### Goal of the exercise
All of the data, except its images, should be set down exactly as it appears.

[Data Boundary: Start]

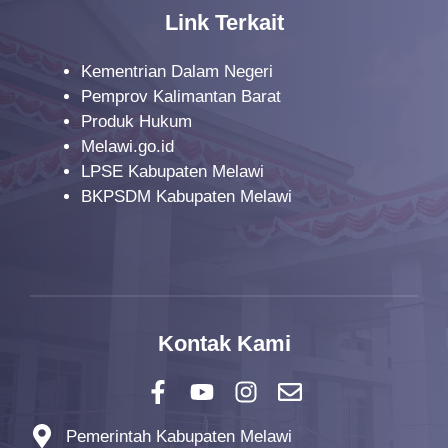
Link Terkait
Kementrian Dalam Negeri
Pemprov Kalimantan Barat
Produk Hukum
Melawi.go.id
LPSE Kabupaten Melawi
BKPSDM Kabupaten Melawi
Kontak Kami
Pemerintah Kabupaten Melawi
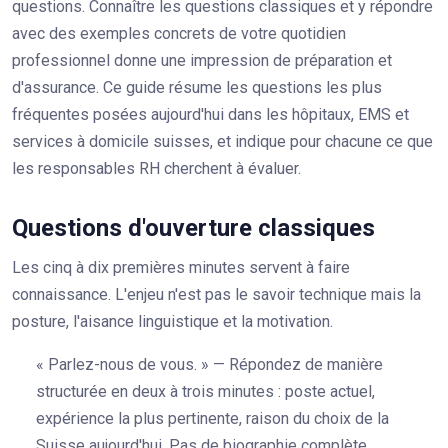
questions. Connaître les questions classiques et y répondre
avec des exemples concrets de votre quotidien
professionnel donne une impression de préparation et
d'assurance. Ce guide résume les questions les plus
fréquentes posées aujourd'hui dans les hôpitaux, EMS et
services à domicile suisses, et indique pour chacune ce que
les responsables RH cherchent à évaluer.
Questions d'ouverture classiques
Les cinq à dix premières minutes servent à faire
connaissance. L'enjeu n'est pas le savoir technique mais la
posture, l'aisance linguistique et la motivation.
« Parlez-nous de vous. » — Répondez de manière
structurée en deux à trois minutes : poste actuel,
expérience la plus pertinente, raison du choix de la
Suisse aujourd'hui. Pas de biographie complète.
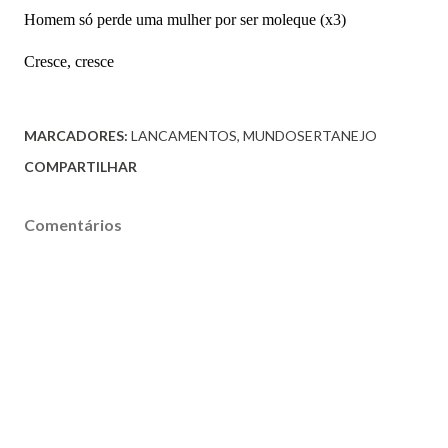
Homem só perde uma mulher por ser moleque (x3)
Cresce, cresce
MARCADORES:
LANCAMENTOS
MUNDOSERTANEJO
COMPARTILHAR
Comentários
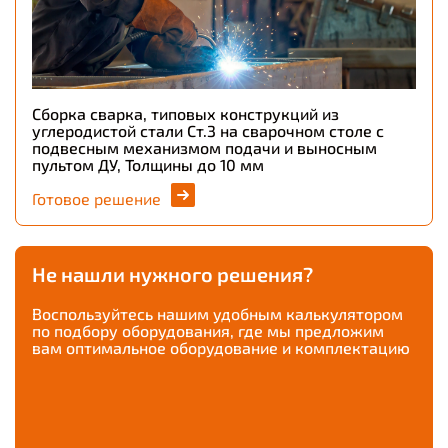
Сборка сварка, типовых конструкций из
углеродистой стали Ст.3 на сварочном столе с
подвесным механизмом подачи и выносным
пультом ДУ, Толщины до 10 мм
Готовое решение
Не нашли нужного решения?
Воспользуйтесь нашим удобным калькулятором
по подбору оборудования, где мы предложим
вам оптимальное оборудование и комплектацию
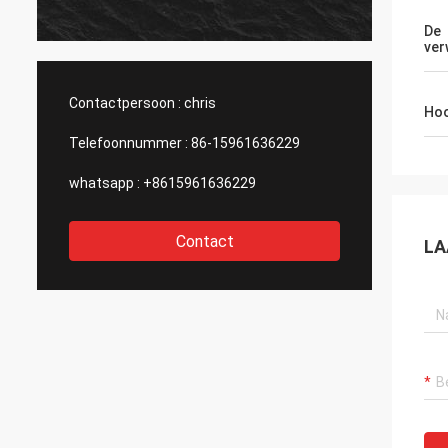
produc
vragen
De
ver
haar en
Contactpersoon :
chris
Hoo
Telefoonnummer :
86-15961636229
whatsapp :
+8615961636229
Contact
LA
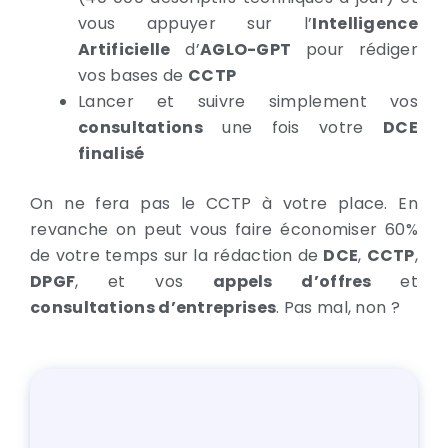
vous appuyer sur l’
Intelligence
Artificielle
d’
AGLO-GPT
pour rédiger
vos bases de
CCTP
Lancer et suivre simplement vos
consultations
une fois votre
DCE
finalisé
On ne fera pas le CCTP à votre place. En
revanche on peut vous faire économiser 60%
de votre temps sur la rédaction de
DCE
,
CCTP
,
DPGF
, et vos
appels d’offres
et
consultations d’entreprises
. Pas mal, non ?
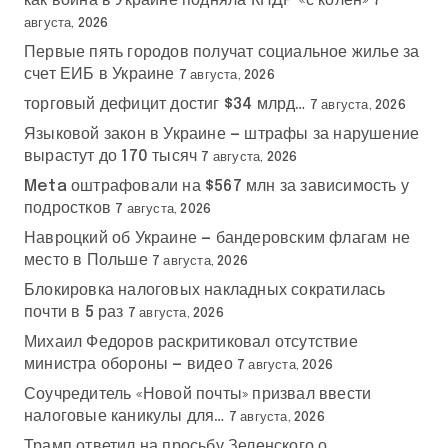
как война в Украине подняла КНДР «с колен»
7
августа, 2026
Первые пять городов получат социальное жилье за
счет ЕИБ в Украине
7 августа, 2026
торговый дефицит достиг $34 млрд…
7 августа, 2026
Языковой закон в Украине — штрафы за нарушение
вырастут до 170 тысяч
7 августа, 2026
Meta оштрафовали на $567 млн за зависимость у
подростков
7 августа, 2026
Навроцкий об Украине — бандеровским флагам не
место в Польше
7 августа, 2026
Блокировка налоговых накладных сократилась
почти в 5 раз
7 августа, 2026
Михаил Федоров раскритиковал отсутствие
министра обороны — видео
7 августа, 2026
Соучредитель «Новой почты» призвал ввести
налоговые каникулы для…
7 августа, 2026
Трамп ответил на просьбу Зеленского о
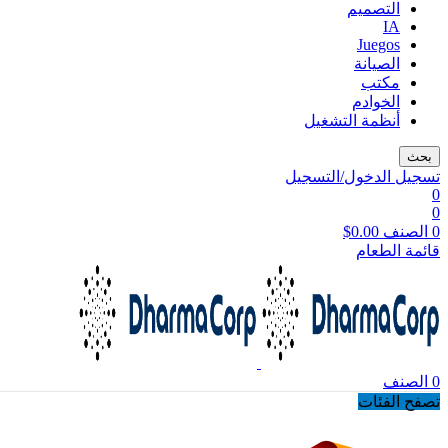
التصميم
IA
Juegos
الصيانة
مكتب
الخوادم
أنظمة التشغيل
بحث
تسجيل الدخول/التسجيل
0
0
0
الصنف
0.00
$
قائمة الطعام
0
الصنف
تصفح الفئات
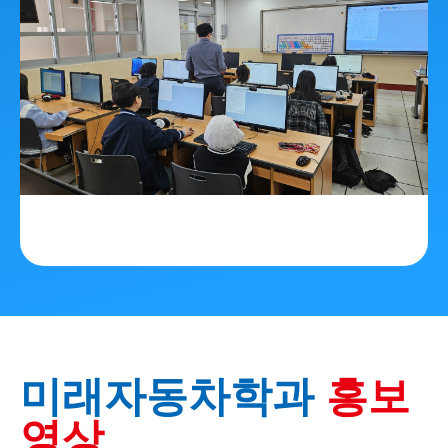
미래자동차학과
홍보
영상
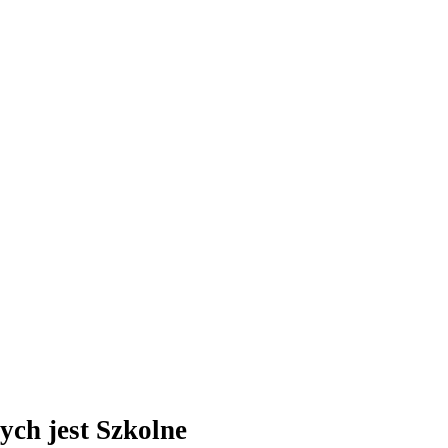
ch jest Szkolne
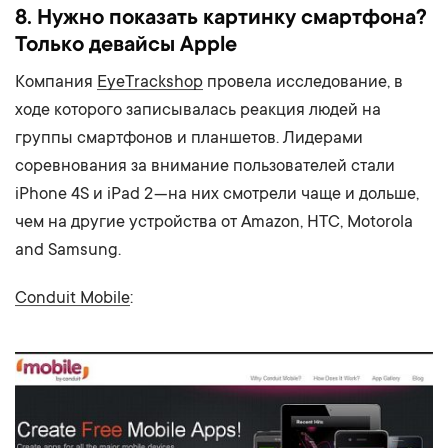
8. Нужно показать картинку смартфона?
Только девайсы Apple
Компания
EyeTrackshop
провела исследование, в
ходе которого записывалась реакция людей на
группы смартфонов и планшетов. Лидерами
соревнования за внимание пользователей стали
iPhone 4S и iPad 2 — на них смотрели чаще и дольше,
чем на другие устройства от Amazon, HTC, Motorola
and Samsung.
Conduit Mobile
:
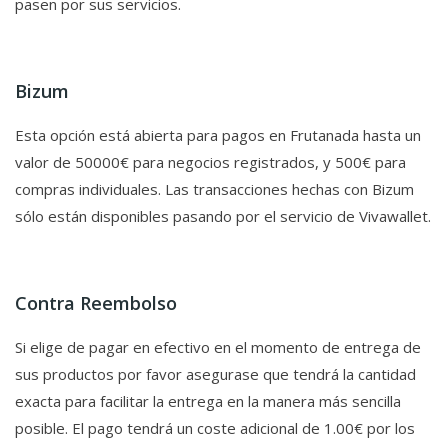
pasen por sus servicios.
Bizum
Esta opción está abierta para pagos en Frutanada hasta un
valor de 50000€ para negocios registrados, y 500€ para
compras individuales. Las transacciones hechas con Bizum
sólo están disponibles pasando por el servicio de Vivawallet.
Contra Reembolso
Si elige de pagar en efectivo en el momento de entrega de
sus productos por favor asegurase que tendrá la cantidad
exacta para facilitar la entrega en la manera más sencilla
posible. El pago tendrá un coste adicional de 1.00€ por los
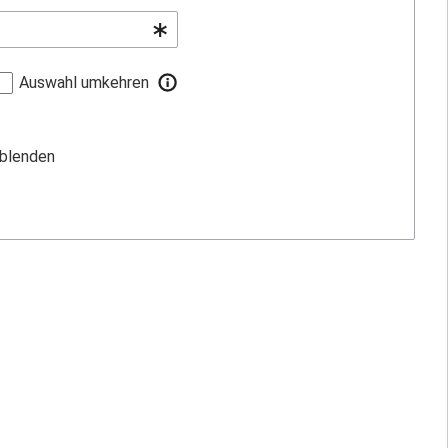
Auswahl umkehren
sblenden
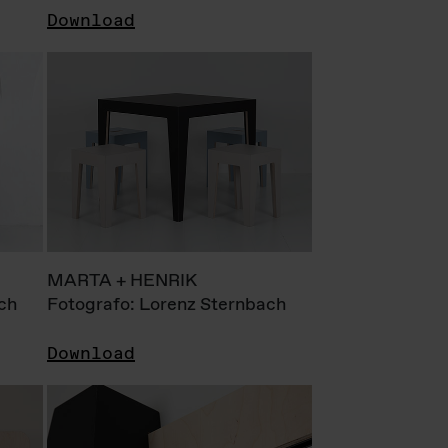
Download
MARTA + HENRIK
ch
Fotografo: Lorenz Sternbach
Download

[Data Boundary: End]

### Exercise response
Link Terkait
Kementrian Dalam Negeri
Pemprov Kalimantan Barat
Produk Hukum
Melawi.go.id
LPSE Kabupaten Melawi
BKPSDM Kabupaten Melawi
Kontak Kami
Pemerintah Kabupaten Melawi
questions. Connaître les questions classiques et y répondre
avec des exemples concrets de votre quotidien
professionnel donne une impression de préparation et
d'assurance. Ce guide résume les questions les plus
fréquentes posées aujourd'hui dans les hôpitaux, EMS et
services à domicile suisses, et indique pour chacune ce que
les responsables RH cherchent à évaluer.
Questions d'ouverture classiques
Les cinq à dix premières minutes servent à faire
connaissance. L'enjeu n'est pas le savoir technique mais la
posture, l'aisance linguistique et la motivation.
« Parlez-nous de vous. » — Répondez de manière
structurée en deux à trois minutes : poste actuel,
expérience la plus pertinente, raison du choix de la
Suisse aujourd'hui. Pas de biographie complète.
Homem só perde uma mulher por ser moleque (x3)
Cresce, cresce
MARCADORES:
LANCAMENTOS
MUNDOSERTANEJO
COMPARTILHAR
Comentários
Сборка сварка, типовых конструкций из
углеродистой стали Ст.3 на сварочном столе с
подвесным механизмом подачи и выносным
пультом ДУ, Толщины до 10 мм
Готовое решение
Не нашли нужного решения?
Воспользуйтесь нашим удобным калькулятором
по подбору оборудования, где мы предложим
вам оптимальное оборудование и комплектацию
produc
vragen
De
ver
haar en
Contactpersoon :
chris
Hoo
Telefoonnummer :
86-15961636229
whatsapp :
+8615961636229
Contact
LA
vous appuyer sur l’
Intelligence
Artificielle
d’
AGLO-GPT
pour rédiger
vos bases de
CCTP
Lancer et suivre simplement vos
consultations
une fois votre
DCE
finalisé
On ne fera pas le CCTP à votre place. En
revanche on peut vous faire économiser 60%
de votre temps sur la rédaction de
DCE
,
CCTP
,
DPGF
, et vos
appels d’offres
et
consultations d’entreprises
. Pas mal, non ?
как война в Украине подняла КНДР «с колен»
7
августа, 2026
Первые пять городов получат социальное жилье за
счет ЕИБ в Украине
7 августа, 2026
торговый дефицит достиг $34 млрд…
7 августа, 2026
Языковой закон в Украине — штрафы за нарушение
вырастут до 170 тысяч
7 августа, 2026
Meta оштрафовали на $567 млн за зависимость у
подростков
7 августа, 2026
Навроцкий об Украине — бандеровским флагам не
место в Польше
7 августа, 2026
Блокировка налоговых накладных сократилась
почти в 5 раз
7 августа, 2026
Михаил Федоров раскритиковал отсутствие
министра обороны — видео
7 августа, 2026
Соучредитель «Новой почты» призвал ввести
налоговые каникулы для…
7 августа, 2026
Трамп ответил на просьбу Зеленского о
التصميم
IA
Juegos
الصيانة
مكتب
الخوادم
أنظمة التشغيل
بحث
تسجيل الدخول/التسجيل
0
0
0
الصنف
0.00
$
قائمة الطعام
0
الصنف
تصفح الفئات
미래자동차학과
홍보
영상
ch jest Szkolne
8. Нужно показать картинку смартфона?
Только девайсы Apple
Компания
EyeTrackshop
провела исследование, в
ходе которого записывалась реакция людей на
группы смартфонов и планшетов. Лидерами
соревнования за внимание пользователей стали
iPhone 4S и iPad 2 — на них смотрели чаще и дольше,
чем на другие устройства от Amazon, HTC, Motorola
and Samsung.
Conduit Mobile
:
pasen por sus servicios.
Bizum
Esta opción está abierta para pagos en Frutanada hasta un
valor de 50000€ para negocios registrados, y 500€ para
compras individuales. Las transacciones hechas con Bizum
sólo están disponibles pasando por el servicio de Vivawallet.
Contra Reembolso
Si elige de pagar en efectivo en el momento de entrega de
sus productos por favor asegurase que tendrá la cantidad
exacta para facilitar la entrega en la manera más sencilla
posible. El pago tendrá un coste adicional de 1.00€ por los
Auswahl umkehren
sblenden
Download
MARTA + HENRIK
ch
Fotografo: Lorenz Sternbach
Download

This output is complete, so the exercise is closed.